**GOAL OF THE EXERCISE:**
Your response should consist of the entire listing, transcribed exactly, with every image left out.

**RECORDS FOR THE TASK:**
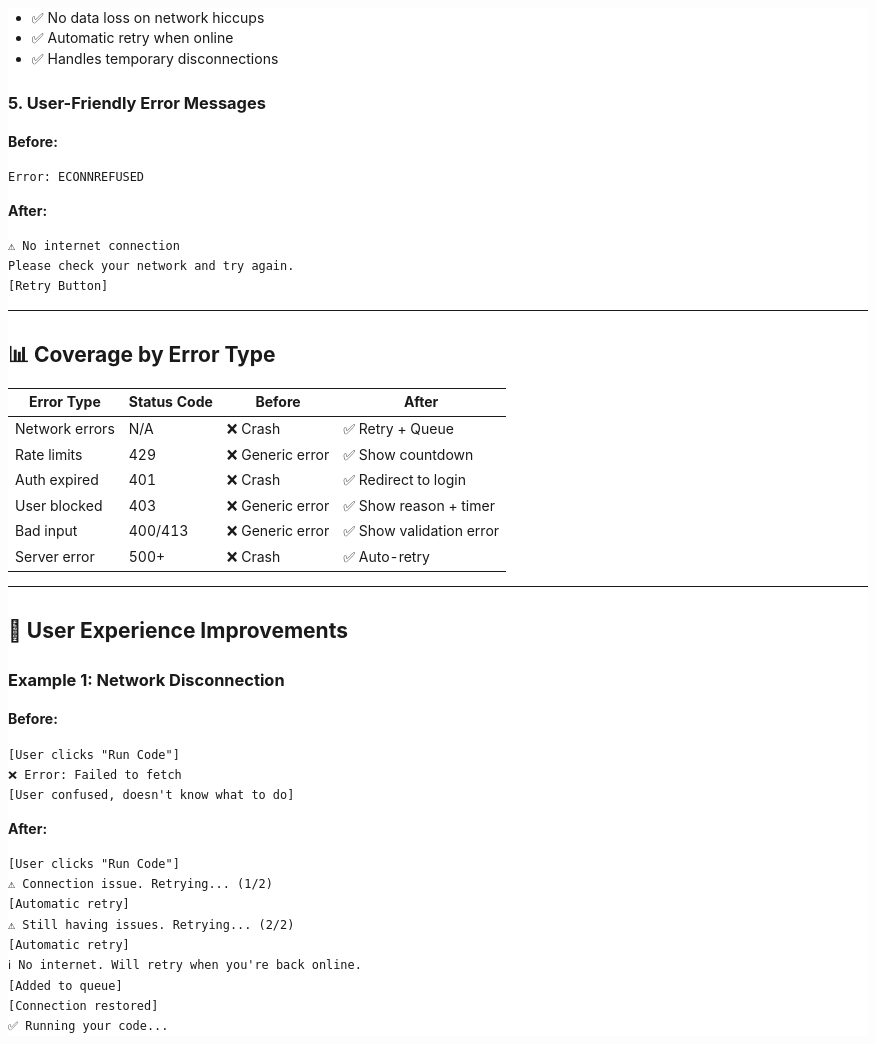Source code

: - ✅ No data loss on network hiccups
- ✅ Automatic retry when online
- ✅ Handles temporary disconnections

### 5. User-Friendly Error Messages

**Before:**

```
Error: ECONNREFUSED
```

**After:**

```
⚠️ No internet connection
Please check your network and try again.
[Retry Button]
```

---

## 📊 Coverage by Error Type

| Error Type     | Status Code | Before           | After                    |
| -------------- | ----------- | ---------------- | ------------------------ |
| Network errors | N/A         | ❌ Crash         | ✅ Retry + Queue         |
| Rate limits    | 429         | ❌ Generic error | ✅ Show countdown        |
| Auth expired   | 401         | ❌ Crash         | ✅ Redirect to login     |
| User blocked   | 403         | ❌ Generic error | ✅ Show reason + timer   |
| Bad input      | 400/413     | ❌ Generic error | ✅ Show validation error |
| Server error   | 500+        | ❌ Crash         | ✅ Auto-retry            |

---

## 🎯 User Experience Improvements

### Example 1: Network Disconnection

**Before:**

```
[User clicks "Run Code"]
❌ Error: Failed to fetch
[User confused, doesn't know what to do]
```

**After:**

```
[User clicks "Run Code"]
⚠️ Connection issue. Retrying... (1/2)
[Automatic retry]
⚠️ Still having issues. Retrying... (2/2)
[Automatic retry]
ℹ️ No internet. Will retry when you're back online.
[Added to queue]
[Connection restored]
✅ Running your code...
```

**OUTPUT FOR THIS EXERCISE:**
Source code

: - ✅ No data loss on network hiccups
- ✅ Automatic retry when online
- ✅ Handles temporary disconnections

### 5. User-Friendly Error Messages

**Before:**

```
Error: ECONNREFUSED
```

**After:**

```
⚠️ No internet connection
Please check your network and try again.
[Retry Button]
```

---

## 📊 Coverage by Error Type

| Error Type     | Status Code | Before           | After                    |
| -------------- | ----------- | ---------------- | ------------------------ |
| Network errors | N/A         | ❌ Crash         | ✅ Retry + Queue         |
| Rate limits    | 429         | ❌ Generic error | ✅ Show countdown        |
| Auth expired   | 401         | ❌ Crash         | ✅ Redirect to login     |
| User blocked   | 403         | ❌ Generic error | ✅ Show reason + timer   |
| Bad input      | 400/413     | ❌ Generic error | ✅ Show validation error |
| Server error   | 500+        | ❌ Crash         | ✅ Auto-retry            |

---

## 🎯 User Experience Improvements

### Example 1: Network Disconnection

**Before:**

```
[User clicks "Run Code"]
❌ Error: Failed to fetch
[User confused, doesn't know what to do]
```

**After:**

```
[User clicks "Run Code"]
⚠️ Connection issue. Retrying... (1/2)
[Automatic retry]
⚠️ Still having issues. Retrying... (2/2)
[Automatic retry]
ℹ️ No internet. Will retry when you're back online.
[Added to queue]
[Connection restored]
✅ Running your code...
```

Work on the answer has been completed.